Go through the data below and gather each line containing "down".

▶ _Information shown_
╭──

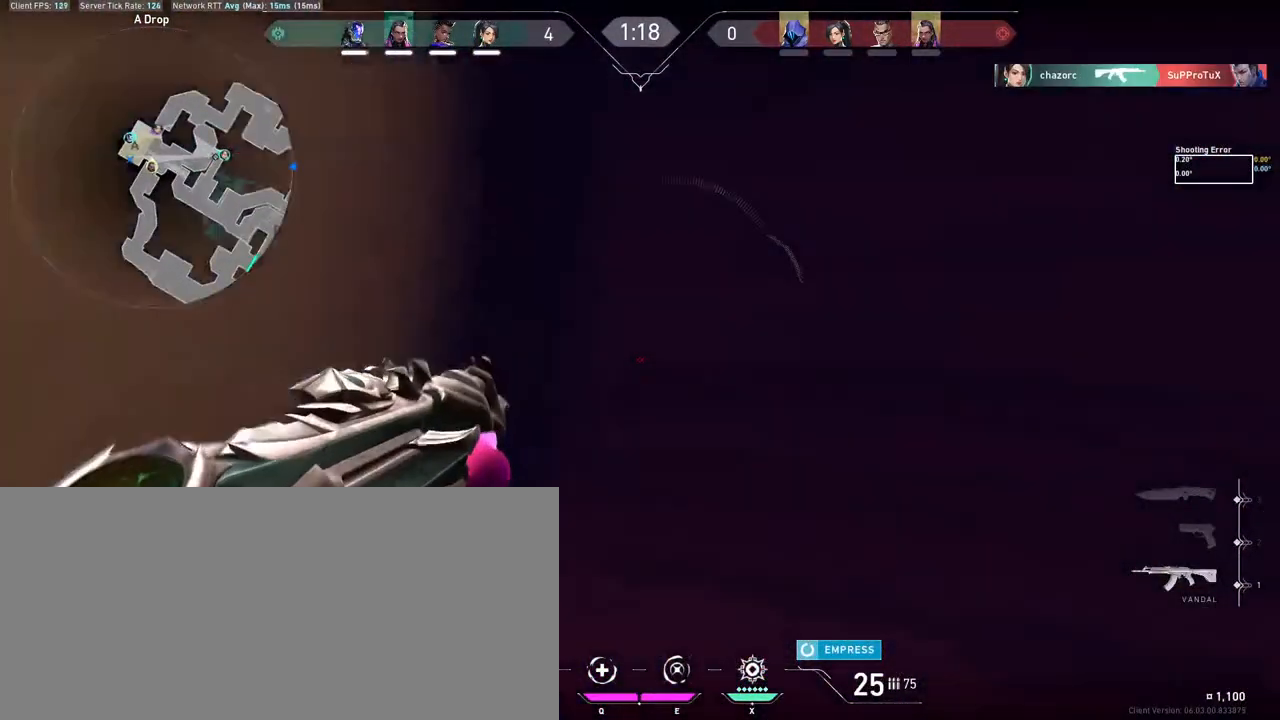
{"keys": ["d"], "mouse": [], "events": [[117, "w", "down"], [283, "w", "up"]]}
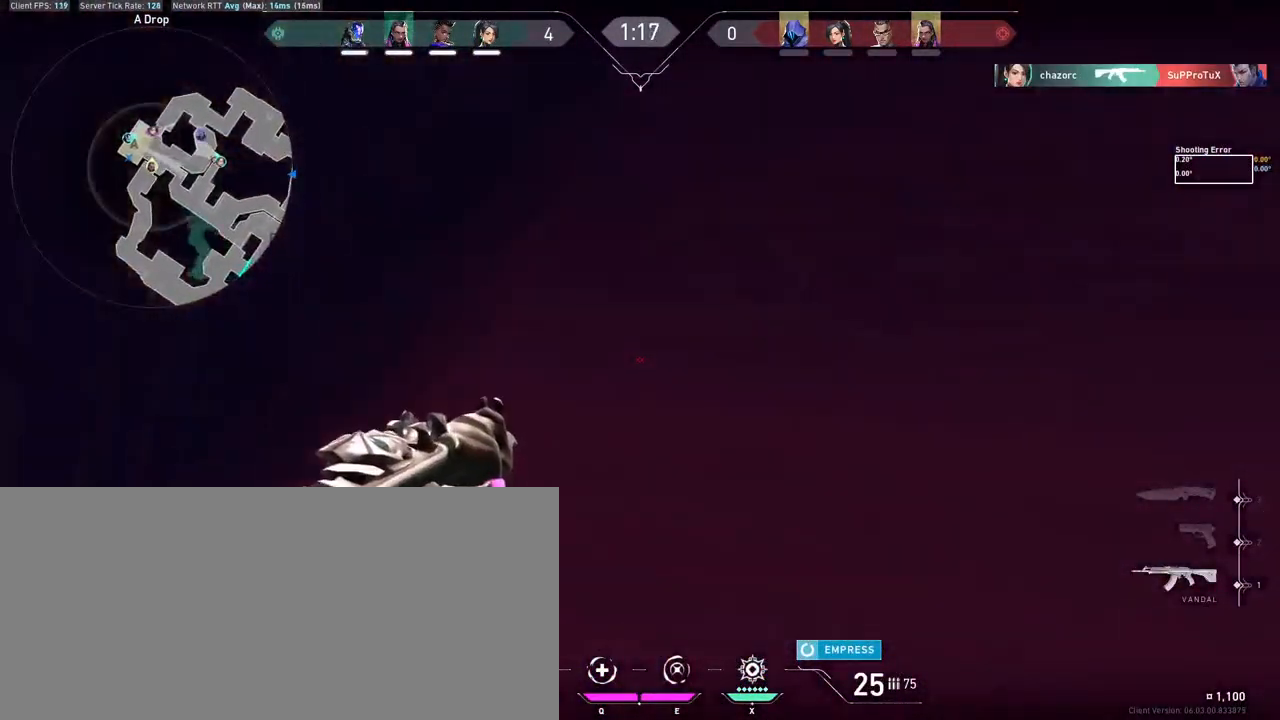
{"keys": ["d"], "mouse": [], "events": []}
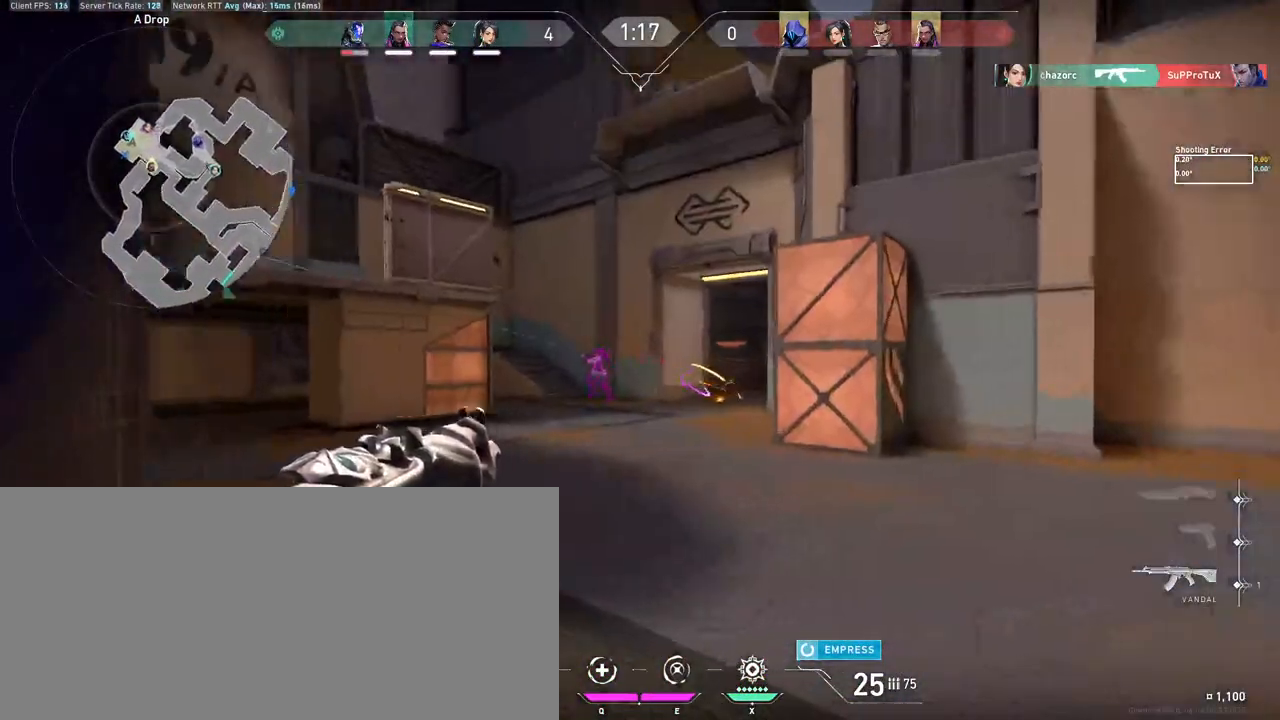
{"keys": [], "mouse": ["left"], "events": [[50, "d", "up"], [200, "mouse_left", "down"]]}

╰──

▶ _Response to this task_
{"keys": ["d"], "mouse": [], "events": [[117, "w", "down"], [283, "w", "up"]]}
{"keys": [], "mouse": ["left"], "events": [[50, "d", "up"], [200, "mouse_left", "down"]]}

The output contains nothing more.